Julie Vitek, a spokeswoman for Distrigas, said the company conducts at least one safety or security drill a month at the Everett facility.

"LNG is as safe, if not safer, to transport and store than other fuels that come into Boston Harbor and other ports every day," she said yesterday. "However, our company has always had a deep commitment to safety and security. And we have worked closely with local, state, and federal officials regarding both our day-to-day operations and safety and security drills."

As the exercise continues and "as activity and anxiety surrounding the discovery in Everett generate more interest and involvement," there are two explosions at the CambridgeSide Galleria. One blast is in the crowded food court, followed by another near a central escalator. The scenario says that one of these bombs will be a "dirty" bomb with a radiological source that could contaminate the surrounding area.

Responding officers will tend to the wounded and also be reviewed on their ability to identify any suspects.

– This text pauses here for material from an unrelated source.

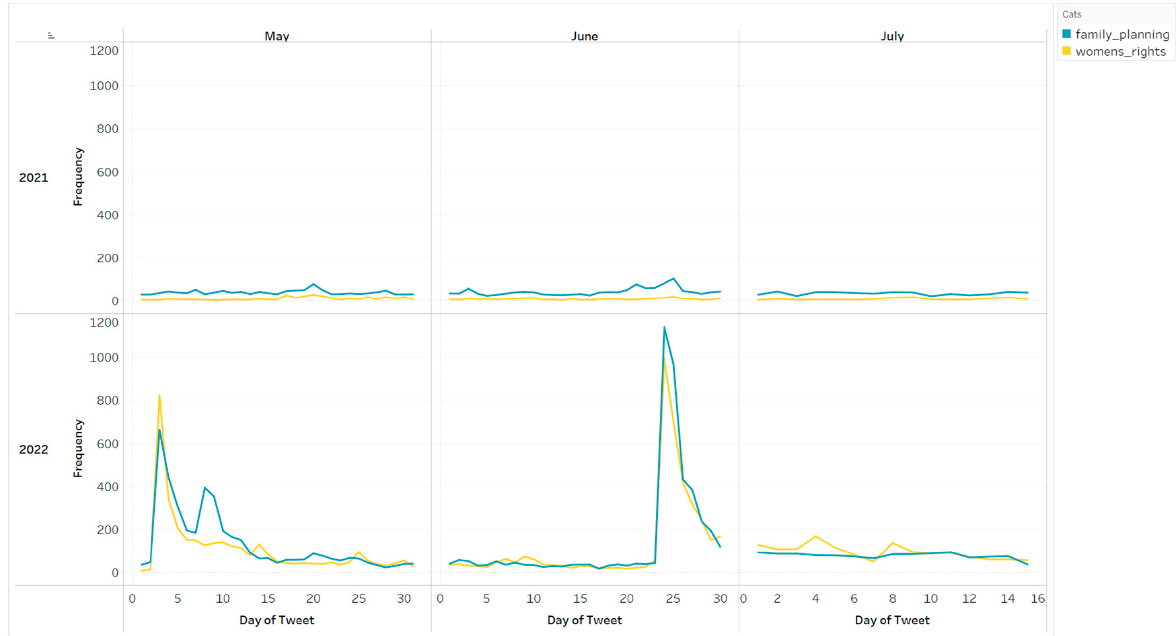
Figure A4. Number of Tweets about Abortion, Roe v Wade, and Women from 1 May–15 July in 2021 and 2022.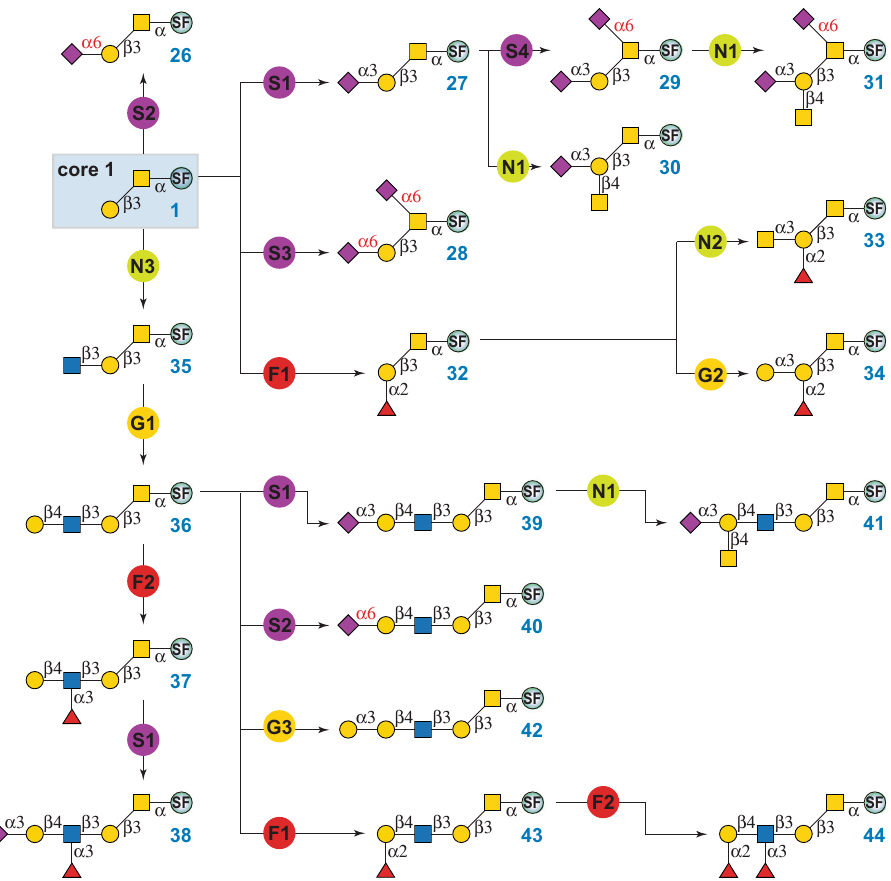
Fig. 4 Enzymatic modular synthesis of core 1 O-GalNAc glycans. G1: β 1-4 galactosylation with NmLgtB and UDP-Gal; G2: α 1-3 galactosylation with human GTB and UDP-Gal; G3: α 1-3 galactosylation with B α 3GalT and UDP-Gal; S1: α 2-3 sialylation with PmST1-M144D, NmCSS, CTP, and Neu5Ac; S2: α 2-6 sialylation with PmST1-P34H/M144L, NmCSS, CTP, and Neu5Ac; S3: α 2-6 sialylation with Pd2,6ST, NmCSS, CTP, and Neu5Ac; S4: α 2-6 sialylation with human ST6GalNAc-IV, NmCSS, CTP, and Neu5Ac; N1: β 1-4 N -acetylgalactosaminylation with CjCgtA and UDP-GalNAc; N2: α 1-3 N - acetylgalactosaminylation with HmBgtA and UDP-GalNAc; N3: β 1-3 N -acetylglucosaminylation with HpLgtA and UDP-GlcNAc; F1: α 1-2 fucosylation with Hm2FT and GDP-Fuc; F2: α 1-3 fucosylation with Hp3FT and GDP-Fuc. SF, Fmoc protected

Former federal antiterrorism official Richard A. Clarke and others say that low-tech terrorist attacks on shopping centers, amusement parks, and other public places could devastate the US economy and change society.

Finally, according to the exercise, at least one device will be found at the Lechmere Station on or near the platform, instead of inside a bus or rail car.

Officers will be judged on how quickly they evacuate the area and isolate the device.

After the exercise, all the responding agencies will be evaluated and given feedback.

"Operation Poseidon is an important test of our region's interoperable communications, emergency operations, and response capacity," Jennifer Mehigan, a spokeswoman for Menino, said in a statement.